Dalam diskusi ilmiah bertema 'Benarkah Ada Pribumi dan Non-Pribumi?'yang digelar oleh Institut Kajian Sosiologi Indonesia (IKSI) Universitas Sumatera Utara (USU) di lantai II Ruang Sidang FISIP USU, Selasa (20/9), konflik dan sentimen horizontal yang terjadi di masyarakat menjadi salah satu pokok pembahasan yang sangat disoroti.
Dr. Fikarwin Zuska mengatakan, konflik dan sentimen horizontal tersebut disebabkan oleh adanya kepentingan kekuasaan dan ekonomi.
"Konflik dan sentimen horizontal yang terjadi di masyarakat disebabkan kepentingan kekuasaan dan ekonomi," katanya.
"Etnis Tionghoa yang selama ini dianggap sebagai nonpribumi, ternyata mayoritas berada di kelas ekonomi atas. Hal ini
tentu menimbulkan kecumburuan bagi masyarakat yang katanya pribumi," sambungnya.

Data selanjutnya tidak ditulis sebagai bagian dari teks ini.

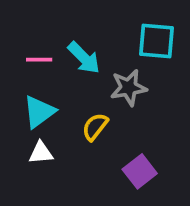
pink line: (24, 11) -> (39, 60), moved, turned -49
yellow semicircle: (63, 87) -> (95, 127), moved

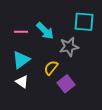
white triangle: (41, 153) -> (22, 82), turned 40
purple square: (140, 171) -> (66, 84), moved

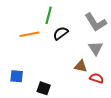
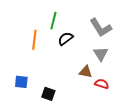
orange line: (30, 34) -> (34, 40), turned -72

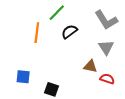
green line: (53, 21) -> (57, 13), turned 30

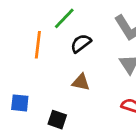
brown triangle: (90, 66) -> (81, 82), moved

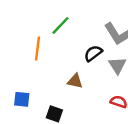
black semicircle: (81, 43) -> (93, 53), moved

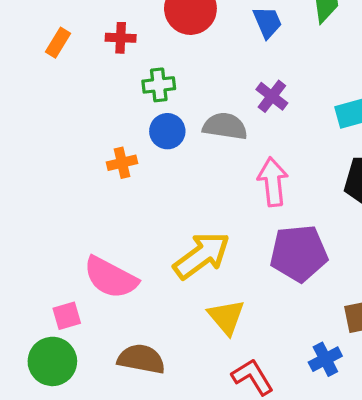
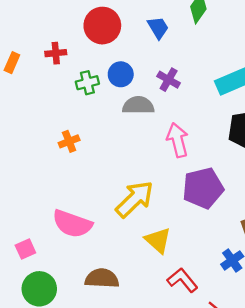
blue circle: (167, 131) -> (121, 74), moved
pink square: (67, 316) -> (25, 249), moved

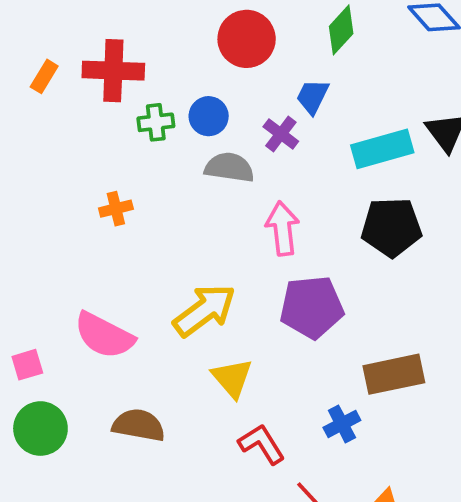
red circle: (102, 26) -> (247, 39), moved
blue trapezoid: (158, 28) -> (312, 97), moved, turned -130
red cross: (56, 53) -> (113, 71), size x1.8

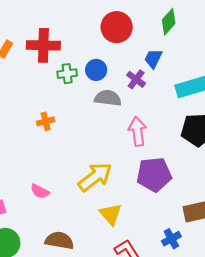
pink semicircle: (104, 335) -> (40, 191), size x0.6

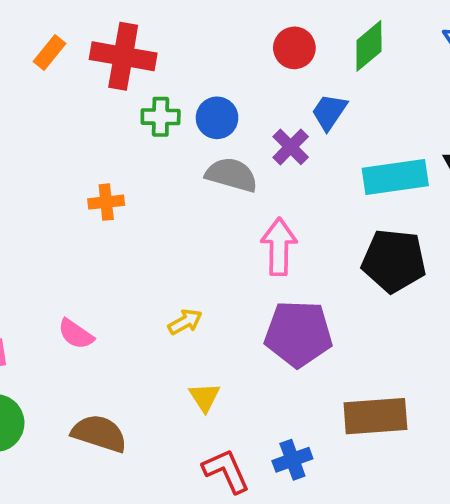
red circle: (117, 27) -> (294, 48), moved, size x0.7
yellow arrow: (95, 177) -> (185, 322), size x0.5
yellow triangle: (111, 214) -> (205, 397), size x0.7
blue cross: (171, 239) -> (292, 460), moved

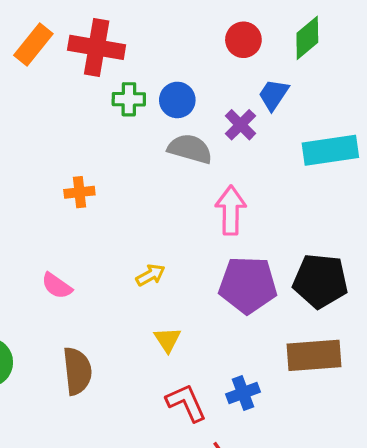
orange rectangle: (49, 53) -> (33, 44), size x1.4
orange cross: (106, 202) -> (79, 192), moved
black pentagon: (394, 261) -> (320, 281), moved
brown semicircle: (99, 433) -> (77, 371), turned 66

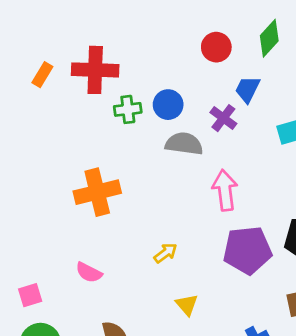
orange rectangle: (33, 44) -> (42, 75), size x0.7
orange cross: (79, 192) -> (97, 192), size x1.8

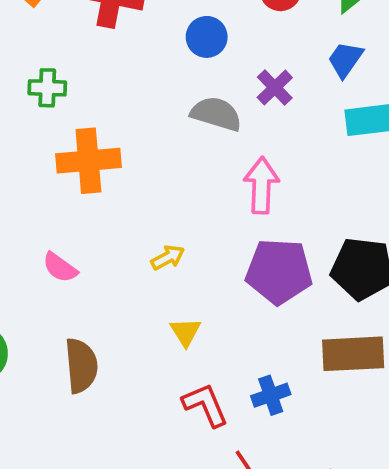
blue trapezoid: (247, 89) -> (345, 59), moved
blue circle: (168, 105) -> (207, 37), moved
green cross: (128, 109) -> (47, 88), moved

Menurut Dr. Fikarwin, cara paling mudah untuk meredam bibit –bibit konflik horizontal tersebut adalah dengan menahan diri untuk tidak menunjukkan kelimpahan ekonomi secara demonstratif atau berlebihan.
"Daripada menunjukkan kelimpahan ekonomi, lebih baik kelas atas menyalurkan kelimpahan ekonominya pada masyarakat kurang mampu," jelasnya.
Sedangkan menurut seorang pembicara lainnya, Jimmi Iskandar MBA yang menjadi perwakilan dari masyarakat Tionghoa, pandangan negatif antara masyarakat Tionghoa dan non-Tionghoa harus direkonstruksi.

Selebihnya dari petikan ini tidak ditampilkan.